> [EXTRACT TO READ]:
Meta describes how AI will unlock the metaverse

It's not news that Mark Zuckerberg wants to lead the charge in the emergent metaverse with his company, Meta (formerly Facebook). The recently concluded Meta event titled "Inside the lab: Building for the metaverse with AI" was another step in Meta's quest to unlock the metaverse with AI, after its previous announcement that it was developing a record-breaking supercomputer to power the metaverse. Experts have said that AI, VR, AR, blockchain and 5G will converge to power the metaverse, and Zuckerberg is keen on building several huge AI systems that will drive the nascent metaverse world.

"We work on a lot of different technologies here at Meta — everything from virtual reality to designing our own data centers. And we're particularly focused on foundational technologies that can make entirely new things possible. Today, we're going to focus on perhaps the most important foundational technology of our time: artificial intelligence," said Zuckerberg.

Zuckerberg says the kinds of experiences we’ll have in the metaverse are beyond what’s possible today, describing the metaverse as "an immersive version of the internet." He said the metaverse will require advances across a whole range of areas — from new hardware devices to software for building and exploring worlds — and AI is the key to unlocking a lot of these advances.

A new approach to self-supervised learning

Following Zuckerberg’s introductory note at the event, leader of Facebook AI, Jérôme Pesenti, and co-managing director at Facebook AI Research, Joelle Pineau, drilled into how Meta wants to unlock the metaverse with AI in a session titled "Unlocking the Metaverse with AI and Open Science." Pesenti noted that AI is one of the keys to the metaverse. He said the mission of Meta AI is to bring the world closer together by advancing AI through AI research breakthroughs and improving Meta products through them.

Pesenti said Meta AI is making significant advancements in critical areas like embodiment and robotics, creativity and self-supervised learning. Traditionally, self-supervised learning — where machines learn from direct human supervision — was achieved by teaching oriented systems to perform a single task by giving them lots of human-generated examples. However, the challenge with this approach, according to Pesenti, is that it’s task-dependent. In this approach, it isn’t clear when the machine really understands beyond the narrow task, and requires a lot of human labor that can introduce unwanted biases.

Pesenti said that Meta AI is moving to another self-supervised approach, where AI can learn data without any human supervision.

"For example, when dealing with language, the AI system can remove words from the input text and try to get them by inferring patterns in the surrounding words. As the AI system gets better, it also improves its understanding of the meaning and structure of language. This is one of the biggest advantages of this self-supervised model: It’s task-independent, such that a single model can be leveraged with minimal fine tuning to perform several downstream tasks. The model can help to do things like identifying hate speech, while also ensuring your news feed in search results won't run events."

Pesenti shared that with Meta AI’s research breakthrough, self-supervised learning is no longer limited to language. “In the past six months, researchers at Meta AI and in the rest of the industry have shown amazing results in understanding speech images as well," he said.

Meta AI researchers have managed to get self-supervised techniques that work remarkably well for images, where they take an image divided in small patches, ring 80% of these patches, and ask the AI to reconstruct the image, Pesenti said. He added that Meta AI researchers have shown that this new self-supervised technique, combined with a minimum amount of annotated data, is competitive against traditional approaches that use a lot more human supervision.

> [CHALLENGES]:
1 – In the article about Meta and the metaverse, how does Zuckerberg describe the metaverse?
2 – Write the next part of the article about Meta using AI to unlock the metaverse, starting after its final sentence.
The rows after this text come from a separate source and are unrelated to it.

> [ITEMS]:
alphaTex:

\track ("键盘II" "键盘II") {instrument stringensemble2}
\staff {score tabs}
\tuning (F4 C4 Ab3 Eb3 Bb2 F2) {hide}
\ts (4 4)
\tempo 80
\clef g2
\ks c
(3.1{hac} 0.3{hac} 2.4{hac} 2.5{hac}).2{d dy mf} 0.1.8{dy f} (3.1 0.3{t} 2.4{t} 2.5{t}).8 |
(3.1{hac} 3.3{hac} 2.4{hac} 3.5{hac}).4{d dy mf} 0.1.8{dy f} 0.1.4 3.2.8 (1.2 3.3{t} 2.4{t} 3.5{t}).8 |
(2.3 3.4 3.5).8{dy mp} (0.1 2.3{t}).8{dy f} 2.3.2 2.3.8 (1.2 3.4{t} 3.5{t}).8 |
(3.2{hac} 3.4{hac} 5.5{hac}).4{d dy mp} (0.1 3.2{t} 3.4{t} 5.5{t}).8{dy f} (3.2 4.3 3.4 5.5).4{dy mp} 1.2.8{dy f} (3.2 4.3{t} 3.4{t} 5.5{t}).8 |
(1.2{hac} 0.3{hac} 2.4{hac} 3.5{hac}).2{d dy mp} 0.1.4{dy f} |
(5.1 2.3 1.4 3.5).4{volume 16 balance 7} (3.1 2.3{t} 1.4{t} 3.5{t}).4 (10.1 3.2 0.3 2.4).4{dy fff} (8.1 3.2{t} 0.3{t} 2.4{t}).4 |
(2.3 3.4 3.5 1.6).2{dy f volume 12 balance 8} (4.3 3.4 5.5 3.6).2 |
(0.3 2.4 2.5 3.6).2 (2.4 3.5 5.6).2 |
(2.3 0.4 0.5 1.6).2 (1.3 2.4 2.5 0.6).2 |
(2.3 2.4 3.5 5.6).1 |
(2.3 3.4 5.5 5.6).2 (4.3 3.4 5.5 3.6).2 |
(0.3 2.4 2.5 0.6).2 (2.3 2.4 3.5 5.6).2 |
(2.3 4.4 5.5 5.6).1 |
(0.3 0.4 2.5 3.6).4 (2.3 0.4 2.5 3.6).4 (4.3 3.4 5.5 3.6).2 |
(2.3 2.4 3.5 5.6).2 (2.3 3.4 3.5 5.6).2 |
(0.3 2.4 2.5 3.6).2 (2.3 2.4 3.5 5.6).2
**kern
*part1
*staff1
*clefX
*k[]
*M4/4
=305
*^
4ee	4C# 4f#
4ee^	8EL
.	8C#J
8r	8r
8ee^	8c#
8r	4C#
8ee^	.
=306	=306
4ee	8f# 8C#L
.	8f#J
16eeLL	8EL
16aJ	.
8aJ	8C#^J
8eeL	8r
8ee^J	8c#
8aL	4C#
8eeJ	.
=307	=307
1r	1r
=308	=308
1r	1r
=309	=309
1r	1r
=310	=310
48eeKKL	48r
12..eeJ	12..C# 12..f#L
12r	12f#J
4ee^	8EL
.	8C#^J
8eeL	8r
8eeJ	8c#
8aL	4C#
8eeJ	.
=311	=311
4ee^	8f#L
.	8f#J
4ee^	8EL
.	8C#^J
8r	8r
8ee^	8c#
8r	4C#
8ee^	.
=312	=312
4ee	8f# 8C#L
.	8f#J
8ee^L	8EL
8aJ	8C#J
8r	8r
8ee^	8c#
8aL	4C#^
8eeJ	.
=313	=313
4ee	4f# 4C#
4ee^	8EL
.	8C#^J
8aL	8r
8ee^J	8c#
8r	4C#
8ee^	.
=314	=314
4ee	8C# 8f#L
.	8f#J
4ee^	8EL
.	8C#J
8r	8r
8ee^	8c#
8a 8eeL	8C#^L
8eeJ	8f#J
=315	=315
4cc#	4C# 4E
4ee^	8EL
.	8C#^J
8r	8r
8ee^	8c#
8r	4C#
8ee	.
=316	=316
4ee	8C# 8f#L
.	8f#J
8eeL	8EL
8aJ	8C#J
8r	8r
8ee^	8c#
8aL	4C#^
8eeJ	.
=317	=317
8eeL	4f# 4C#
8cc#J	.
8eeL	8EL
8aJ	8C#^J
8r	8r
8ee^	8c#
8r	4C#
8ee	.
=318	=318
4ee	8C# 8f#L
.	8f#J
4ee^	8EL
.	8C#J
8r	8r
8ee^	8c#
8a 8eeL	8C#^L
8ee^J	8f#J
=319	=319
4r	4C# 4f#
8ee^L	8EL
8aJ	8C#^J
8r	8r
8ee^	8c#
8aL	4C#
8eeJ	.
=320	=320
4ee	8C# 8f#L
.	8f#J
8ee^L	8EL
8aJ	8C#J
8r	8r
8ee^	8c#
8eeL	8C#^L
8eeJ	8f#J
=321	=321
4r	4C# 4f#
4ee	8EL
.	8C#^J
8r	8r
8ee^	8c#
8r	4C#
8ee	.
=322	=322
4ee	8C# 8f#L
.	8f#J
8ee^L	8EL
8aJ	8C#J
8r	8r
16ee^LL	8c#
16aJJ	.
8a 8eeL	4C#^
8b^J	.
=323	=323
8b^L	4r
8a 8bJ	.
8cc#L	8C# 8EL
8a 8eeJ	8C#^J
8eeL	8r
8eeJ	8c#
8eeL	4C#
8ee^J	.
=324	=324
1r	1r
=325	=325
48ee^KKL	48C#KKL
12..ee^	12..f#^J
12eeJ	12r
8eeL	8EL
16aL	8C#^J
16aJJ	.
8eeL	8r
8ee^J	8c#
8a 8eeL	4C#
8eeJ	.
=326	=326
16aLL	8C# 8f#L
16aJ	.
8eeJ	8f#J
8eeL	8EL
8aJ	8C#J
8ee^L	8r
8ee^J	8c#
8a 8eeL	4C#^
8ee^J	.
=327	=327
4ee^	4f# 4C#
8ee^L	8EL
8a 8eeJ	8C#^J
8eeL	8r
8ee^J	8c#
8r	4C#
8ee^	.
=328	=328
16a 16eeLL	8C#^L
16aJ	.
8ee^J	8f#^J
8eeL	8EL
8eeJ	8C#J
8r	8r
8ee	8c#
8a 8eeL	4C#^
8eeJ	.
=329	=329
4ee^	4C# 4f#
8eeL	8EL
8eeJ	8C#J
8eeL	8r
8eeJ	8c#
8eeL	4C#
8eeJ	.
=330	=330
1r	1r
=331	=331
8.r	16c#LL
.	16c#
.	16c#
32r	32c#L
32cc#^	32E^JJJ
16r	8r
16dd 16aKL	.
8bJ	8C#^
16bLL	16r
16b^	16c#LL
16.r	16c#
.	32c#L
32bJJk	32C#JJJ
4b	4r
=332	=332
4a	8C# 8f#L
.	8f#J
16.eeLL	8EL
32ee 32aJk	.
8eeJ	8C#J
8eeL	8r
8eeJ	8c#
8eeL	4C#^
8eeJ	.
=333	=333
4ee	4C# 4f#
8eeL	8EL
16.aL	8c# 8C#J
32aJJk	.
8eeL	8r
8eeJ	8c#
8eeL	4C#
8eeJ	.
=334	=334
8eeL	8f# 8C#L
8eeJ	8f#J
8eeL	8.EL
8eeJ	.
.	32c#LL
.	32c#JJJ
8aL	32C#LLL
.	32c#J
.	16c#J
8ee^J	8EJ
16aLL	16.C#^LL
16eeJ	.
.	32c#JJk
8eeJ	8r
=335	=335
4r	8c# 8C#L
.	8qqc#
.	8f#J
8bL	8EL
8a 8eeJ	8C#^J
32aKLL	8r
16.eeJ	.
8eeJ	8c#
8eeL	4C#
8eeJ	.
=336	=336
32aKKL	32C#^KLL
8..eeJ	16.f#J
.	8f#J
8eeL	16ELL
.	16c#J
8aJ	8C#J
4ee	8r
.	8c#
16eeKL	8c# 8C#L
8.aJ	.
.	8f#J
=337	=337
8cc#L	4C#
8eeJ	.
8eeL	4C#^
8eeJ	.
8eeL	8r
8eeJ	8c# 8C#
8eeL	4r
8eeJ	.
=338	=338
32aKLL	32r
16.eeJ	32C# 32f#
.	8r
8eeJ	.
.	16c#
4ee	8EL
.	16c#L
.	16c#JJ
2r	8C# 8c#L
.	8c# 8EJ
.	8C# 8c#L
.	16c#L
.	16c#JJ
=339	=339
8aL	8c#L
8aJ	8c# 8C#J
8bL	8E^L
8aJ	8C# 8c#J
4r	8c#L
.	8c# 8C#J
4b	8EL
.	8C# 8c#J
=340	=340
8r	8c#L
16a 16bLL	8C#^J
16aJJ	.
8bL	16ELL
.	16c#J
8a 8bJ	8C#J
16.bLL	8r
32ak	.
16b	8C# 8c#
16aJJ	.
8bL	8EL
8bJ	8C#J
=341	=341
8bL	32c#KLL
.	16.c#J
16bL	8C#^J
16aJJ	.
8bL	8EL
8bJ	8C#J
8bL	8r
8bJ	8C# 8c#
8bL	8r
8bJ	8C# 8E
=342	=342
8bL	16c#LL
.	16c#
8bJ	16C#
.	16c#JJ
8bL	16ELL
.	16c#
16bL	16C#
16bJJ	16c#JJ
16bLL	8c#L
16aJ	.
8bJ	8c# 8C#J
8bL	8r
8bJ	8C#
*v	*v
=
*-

> [ANSWER SET]:
1 – He describes it as an immersive version of the internet.

2 –
He said Meta AI is starting to create unified models that can understand multiple modalities at the same time: they can read lips while listening for better speech recognition, or identify policy-breaking social media posts by analyzing all the components — text, image or video — at the same time. But Meta AI won't stop there, according to Pesenti.

"We don't just want AI models that understand language, images and videos. We want AI models that understand the entire world around us. And with the advent of the metaverse, we have a unique challenge and a unique opportunity to make that happen."

The metaverse brings several new challenges

Pineau believes the metaverse ushers in various new challenges. She said most of the fast progress in AI of the last decade is deeply grounded in the internet, so it is not surprising that we have seen the most progress for data modalities such as speech, language and vision — which are the native modalities for the internet.

However, AR and VR present experiences and affordances that are different and much bigger. "For example, movement from hands to faces to the whole body becomes a major vector for giving and receiving information. This opens up some fascinating new opportunities and also requires some major progress in our AI models,” Pineau said

Although Pesenti shared the goal of building unified models, Pineau noted that it isn't quite sufficient, adding that it is essential to make progress on building world models. She said "building a world model" is a construct that AI researchers have talked about for years.

"The idea is to build a rich representation that can be used not just to make predictions,but also to roll forward the future and compare alternative choices of actions or interventions. As we move to building AI agents that can operate fluidly across true reality, augmented reality and virtual reality, our world models will need to be trained with a mix of static pre-recorded data, like the supervised models, but also a stream of interactive experiences," she said.

There is still uncertainty, as Pineau admits that Meta AI doesn't yet know all the new methods and algorithms that it will develop in coming years — but she noted that it already knows a few research directions are poised for big changes. One of such directions is embodiment and robotics. Pineau said Meta AI is looking at robotics because it is a fantastic case where world models can make a major difference. The focus, Pineau noted, is to achieve what is called "unbounded robotics" — robots that break out of the lab or highly constrained settings such as factories, and are able to operate fluidly in the home and office, interacting with humans and objects as naturally as possible.

"One important step as we build robots that learn from rich interaction is that we need the robot itself physically to improve its ability to perceive the world through touch."

Meta AI has been experimenting with new touch sensors, partnering with researchers at Carnegie Mellon University and MIT to create sensors that use AI techniques to infer contact location and measure contact forces through image changes recorded by a camera within the sensors, respectively. Compared with currently available commercial tactile sensors, Pineau said the digit sensor created in partnership with MIT is much cheaper to manufacture.

One of the challenges Meta AI wants to solve is creating models that can operate both in the real world through physical robots/objects and virtual worlds, allowing avatars to pick and manipulate objects in a realistic way — and ensuring consistency from one to the other. Meta AI recognizes a big gap between simulation and the real world, and is invested in bridging the gap from reality to VR, where it can train and test new algorithms for robot navigation and manipulation with realistic sensing and interaction with space and objects.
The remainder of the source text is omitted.